Negli Usa Maria fa una scoperta importante: attivando una precisa via metabolica, quella del fattore di crescita insulino-simile, si può impedire il legame del testosterone con il recettore difettoso ed evitarne così l’effetto tossico. Nel modello animale questo approccio previene l’insorgenza dei sintomi.
«È stato un successo al di là delle aspettative, soprattutto perché esistono dei farmaci già impiegati per altri usi che mimano bene l’effetto di questo fattore di crescita e che prossimamente potrebbero quindi essere testati come potenziale terapia sui pazienti».
Tornata in Italia dopo l’esperienza statunitense, nel 2009 la ricercatrice mette in piedi un proprio gruppo a Genova, presso l’Istituto italiano di tecnologia, con l’obiettivo di andare a fondo dei meccanismi molecolari che portano alla morte i motoneuroni in questi pazienti.
«Per sviluppare una terapia adeguata ed efficace non si può prescindere da una piena comprensione dei meccanismi di base: noi crediamo che il muscolo scheletrico abbia a sua volta un ruolo di primo piano nello sviluppo dei sintomi, ovvero che non subisca semplicemente la morte dei motoneuroni».

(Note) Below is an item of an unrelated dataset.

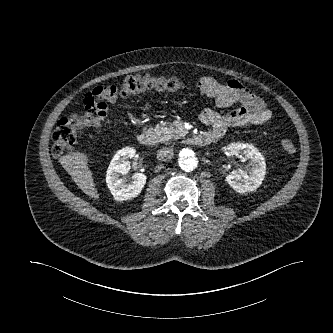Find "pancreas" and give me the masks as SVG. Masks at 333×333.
<instances>
[{"label": "pancreas", "mask_w": 333, "mask_h": 333, "mask_svg": "<svg viewBox=\"0 0 333 333\" xmlns=\"http://www.w3.org/2000/svg\"><path fill=\"white\" fill-rule=\"evenodd\" d=\"M154 131L157 134L158 142L177 140L183 134L182 130L175 128L173 124L168 122H162L160 125H156Z\"/></svg>", "instance_id": "pancreas-1"}]
</instances>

Una sfida entusiasmante per Maria, soprattutto alla luce di questo nuovo e importante finanziamento targato Telethon che entro un anno la porterà a trasferire il proprio laboratorio a Trento. «Certo non è come fare il trasloco di casa – scherza -. Si sposterà tutta la famiglia e diversi dei miei collaboratori, altri invece dovranno essere reclutati ex novo. Devo dire, però, che la soddisfazione di aver vinto un finanziamento così prestigioso ha prevalso su tutto, è stato motivo di orgoglio generale. E poi, come dico sempre a chiunque lavori con me, soldi come quelli di Telethon hanno un valore speciale: non ci fanno soltanto lavorare, ma vengono da persone che credono in noi e che si aspettano un futuro migliore. Non dobbiamo mai dimenticarlo».